The envelopes of HIV and SIV are acquired from the membranes of cells they have infected, obtaining some cellular proteins in the process. The investigators found that HIV buds from membranes of immune cells precisely where alpha-4 beta-7 is located, and incorporates the alpha-4 beta-7 into its envelop protein. This way, the virus can hijack the cellular protein to help battle the immune system. The study was led by Paolo Lusso, MD, PhD, chief of the Viral Pathogenesis Section in the Laboratory of Immunoregulation (LIR).
Subsequently, Drs Lusso, Fauci and colleagues conducted experiments to understand both the function and prevalence of the alpha-4 beta-7 protein on the HIV envelope, according to the press release.

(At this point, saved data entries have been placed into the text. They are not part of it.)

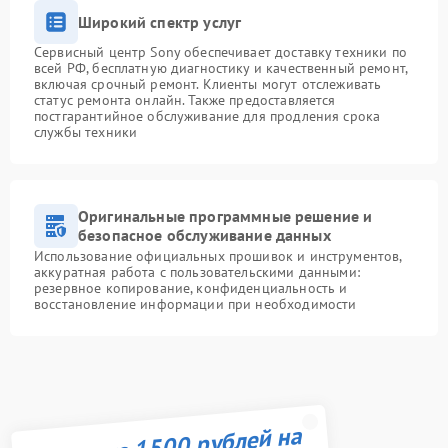
Широкий спектр услуг
Сервисный центр Sony обеспечивает доставку техники по
всей РФ, бесплатную диагностику и качественный ремонт,
включая срочный ремонт. Клиенты могут отслеживать
статус ремонта онлайн. Также предоставляется
постгарантийное обслуживание для продления срока
службы техники
Оригинальные программные решение и
безопасное обслуживание данных
Использование официальных прошивок и инструментов,
аккуратная работа с пользовательскими данными:
резервное копирование, конфиденциальность и
восстановление информации при необходимости
Получите 1500 рублей на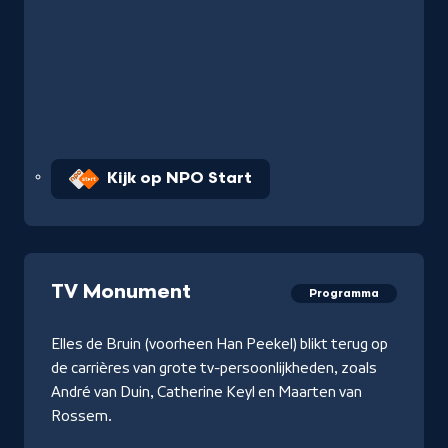
Kijk op NPO Start
TV Monument
Programma
Elles de Bruin (voorheen Han Peekel) blikt terug op
de carrières van grote tv-persoonlijkheden, zoals
André van Duin, Catherine Keyl en Maarten van
Rossem.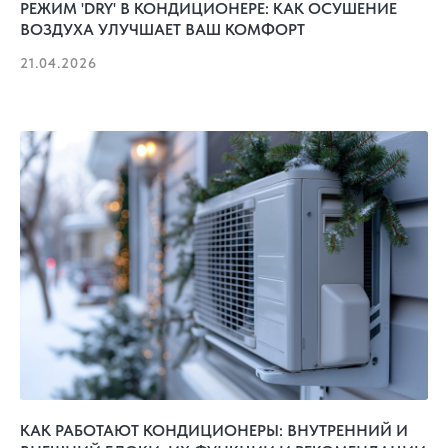
РЕЖИМ 'DRY' В КОНДИЦИОНЕРЕ: КАК ОСУШЕНИЕ
ВОЗДУХА УЛУЧШАЕТ ВАШ КОМФОРТ
21.04.2026
КАК РАБОТАЮТ КОНДИЦИОНЕРЫ: ВНУТРЕННИЙ И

The investigative team used an HIV mouse model to show that HIV donned with protein homes to the gut. In cell cultures, the investigators showed that when HIV bears the protein, it is able to infect alpha-4 beta-7 to recognize gut cells and their neighbors with more efficacy than when the virus does not.
The investigators also demonstrated that obtaining blood samples from 33 individuals with HIV and 12 monkeys with SIV at different time points all had at least some virus bearing the alpha-4 beta-7 protein.

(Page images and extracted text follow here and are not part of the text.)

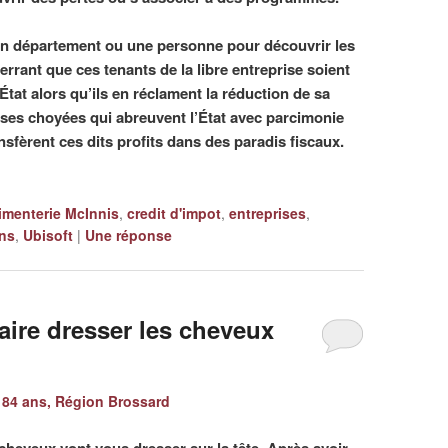
un département ou une personne pour découvrir les
rrant que ces tenants de la libre entreprise soient
tat alors qu’ils en réclament la réduction de sa
ises choyées qui abreuvent l’État avec parcimonie
ansfèrent ces dits profits dans des paradis fiscaux.
imenterie McInnis
,
credit d'impot
,
entreprises
,
ns
,
Ubisoft
|
Une
réponse
faire dresser les cheveux
84 ans, Région Brossard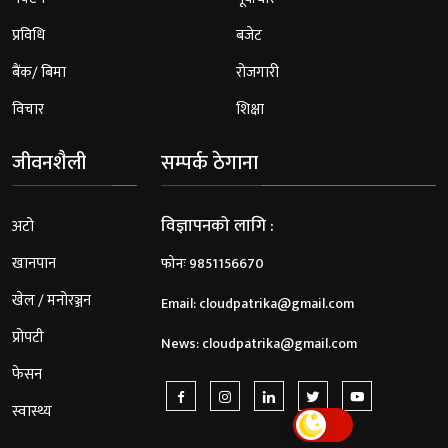
प्रविधि
बजेट
बैंक/ बिमा
रोजगारी
विचार
शिक्षा
जीवनशैली
सम्पर्क ठेगाना
विज्ञापनको लागि :
अटो
खानपान
फोनः 9851156670
खेल / मनोरञ्जन
Email:
cloudpatrika@gmail.com
प्रोपटी
News:
cloudpatrika@gmail.com
फेसन
स्वास्थ्य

The percentage of HIV particles with the protein was found to be highest in blood samples taken during the early stage of infection, the press release reported.
The study findings suggest that the protein is crucial to the initial phase of infection, which has a major influence on the subsequent development of HIV, the authors said.
Next, the investigators plan to conduct a study designed to prove that the presence of alpha-4 beta-7 on SIV explains the protective effect of the alpha-4 beta-7 antibody that was observed in the earlier monkey studies.
Currently, Dr Fauci and other NIAID investigators are enrolling participants in an early-phase clinical trial to determine whether short-term treatment with vedolizumab in combination with antiretroviral therapy (ART) can generate sustained remission in individuals with HIV. The study is examining the safety and tolerability of a 30-week regimen of vedolizumab in patients who temporarily stop taking ART.
Preliminary results are expected by the end of 2017 and additional data will be available in 2018, according to the press release.